■ WORK REQUEST ■
Copy every line from the material below that holds "want".

■ AVAILABLE RECORDS ■
┌──

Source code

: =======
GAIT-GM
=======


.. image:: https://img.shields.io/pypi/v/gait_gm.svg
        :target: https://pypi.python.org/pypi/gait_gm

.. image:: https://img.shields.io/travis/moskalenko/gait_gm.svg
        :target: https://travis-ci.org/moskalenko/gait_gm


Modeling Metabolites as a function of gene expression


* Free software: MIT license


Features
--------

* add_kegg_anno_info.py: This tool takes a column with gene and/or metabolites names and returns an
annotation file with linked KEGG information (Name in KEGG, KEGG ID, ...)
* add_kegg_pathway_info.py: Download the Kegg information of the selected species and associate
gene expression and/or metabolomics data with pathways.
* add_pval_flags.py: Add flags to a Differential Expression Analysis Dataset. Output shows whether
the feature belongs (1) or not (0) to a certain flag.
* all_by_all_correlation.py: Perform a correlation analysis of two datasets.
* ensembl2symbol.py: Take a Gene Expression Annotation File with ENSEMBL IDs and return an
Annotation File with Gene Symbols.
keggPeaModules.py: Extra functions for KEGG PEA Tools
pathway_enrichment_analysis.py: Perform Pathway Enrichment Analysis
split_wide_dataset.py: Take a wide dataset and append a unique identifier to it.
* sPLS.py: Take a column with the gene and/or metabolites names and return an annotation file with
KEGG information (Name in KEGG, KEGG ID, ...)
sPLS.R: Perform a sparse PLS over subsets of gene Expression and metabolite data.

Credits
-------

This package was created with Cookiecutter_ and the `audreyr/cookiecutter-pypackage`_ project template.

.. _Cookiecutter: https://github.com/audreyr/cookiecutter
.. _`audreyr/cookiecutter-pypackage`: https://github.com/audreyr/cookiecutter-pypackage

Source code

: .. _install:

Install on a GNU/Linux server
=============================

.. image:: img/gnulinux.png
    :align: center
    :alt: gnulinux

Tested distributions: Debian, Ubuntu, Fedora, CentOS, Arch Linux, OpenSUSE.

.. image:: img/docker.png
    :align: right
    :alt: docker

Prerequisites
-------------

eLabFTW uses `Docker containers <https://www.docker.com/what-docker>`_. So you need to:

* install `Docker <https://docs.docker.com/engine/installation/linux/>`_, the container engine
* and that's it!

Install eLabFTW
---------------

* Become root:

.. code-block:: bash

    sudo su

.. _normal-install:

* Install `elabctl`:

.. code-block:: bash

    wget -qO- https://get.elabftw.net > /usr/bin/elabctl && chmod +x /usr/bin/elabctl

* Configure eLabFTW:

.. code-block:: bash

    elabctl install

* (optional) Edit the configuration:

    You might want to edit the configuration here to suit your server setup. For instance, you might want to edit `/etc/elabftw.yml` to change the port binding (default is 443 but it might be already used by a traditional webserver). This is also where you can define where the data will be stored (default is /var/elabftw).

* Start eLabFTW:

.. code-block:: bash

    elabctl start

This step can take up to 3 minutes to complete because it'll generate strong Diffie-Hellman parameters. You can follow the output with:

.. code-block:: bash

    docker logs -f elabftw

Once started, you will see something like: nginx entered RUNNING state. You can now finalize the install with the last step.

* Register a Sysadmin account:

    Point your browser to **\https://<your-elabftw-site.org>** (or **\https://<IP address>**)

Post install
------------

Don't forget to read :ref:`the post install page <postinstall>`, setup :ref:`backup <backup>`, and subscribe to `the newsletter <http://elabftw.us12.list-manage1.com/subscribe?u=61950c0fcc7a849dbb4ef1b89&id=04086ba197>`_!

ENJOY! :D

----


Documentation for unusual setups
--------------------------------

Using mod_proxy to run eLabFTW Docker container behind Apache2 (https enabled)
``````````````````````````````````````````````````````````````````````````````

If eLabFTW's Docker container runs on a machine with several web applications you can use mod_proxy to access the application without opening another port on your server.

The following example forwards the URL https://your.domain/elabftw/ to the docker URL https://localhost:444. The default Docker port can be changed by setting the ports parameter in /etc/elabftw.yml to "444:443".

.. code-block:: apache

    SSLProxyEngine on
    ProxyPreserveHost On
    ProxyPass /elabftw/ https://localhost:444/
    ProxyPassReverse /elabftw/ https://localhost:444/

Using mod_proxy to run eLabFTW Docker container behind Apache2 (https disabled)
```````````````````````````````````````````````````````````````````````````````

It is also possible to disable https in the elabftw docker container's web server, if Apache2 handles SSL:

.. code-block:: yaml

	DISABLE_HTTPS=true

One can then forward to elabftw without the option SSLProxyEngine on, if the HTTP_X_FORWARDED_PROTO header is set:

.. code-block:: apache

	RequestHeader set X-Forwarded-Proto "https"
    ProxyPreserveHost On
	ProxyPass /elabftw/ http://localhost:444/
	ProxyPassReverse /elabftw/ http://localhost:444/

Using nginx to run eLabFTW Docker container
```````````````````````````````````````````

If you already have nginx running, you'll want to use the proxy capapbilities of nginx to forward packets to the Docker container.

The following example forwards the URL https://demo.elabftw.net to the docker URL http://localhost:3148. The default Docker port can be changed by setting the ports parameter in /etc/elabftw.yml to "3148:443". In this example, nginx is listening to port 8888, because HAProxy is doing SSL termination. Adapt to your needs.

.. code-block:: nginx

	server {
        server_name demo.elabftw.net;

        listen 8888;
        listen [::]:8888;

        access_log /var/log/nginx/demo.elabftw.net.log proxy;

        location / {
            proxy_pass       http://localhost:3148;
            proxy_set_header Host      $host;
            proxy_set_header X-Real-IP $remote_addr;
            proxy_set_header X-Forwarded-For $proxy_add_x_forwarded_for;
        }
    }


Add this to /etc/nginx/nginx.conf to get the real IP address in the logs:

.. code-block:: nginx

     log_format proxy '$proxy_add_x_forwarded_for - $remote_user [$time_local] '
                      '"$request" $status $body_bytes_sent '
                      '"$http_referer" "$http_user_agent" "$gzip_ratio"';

└──

■ RESULT OF THE EXERCISE ■
    You might want to edit the configuration here to suit your server setup. For instance, you might want to edit `/etc/elabftw.yml` to change the port binding (default is 443 but it might be already used by a traditional webserver). This is also where you can define where the data will be stored (default is /var/elabftw).
If you already have nginx running, you'll want to use the proxy capapbilities of nginx to forward packets to the Docker container.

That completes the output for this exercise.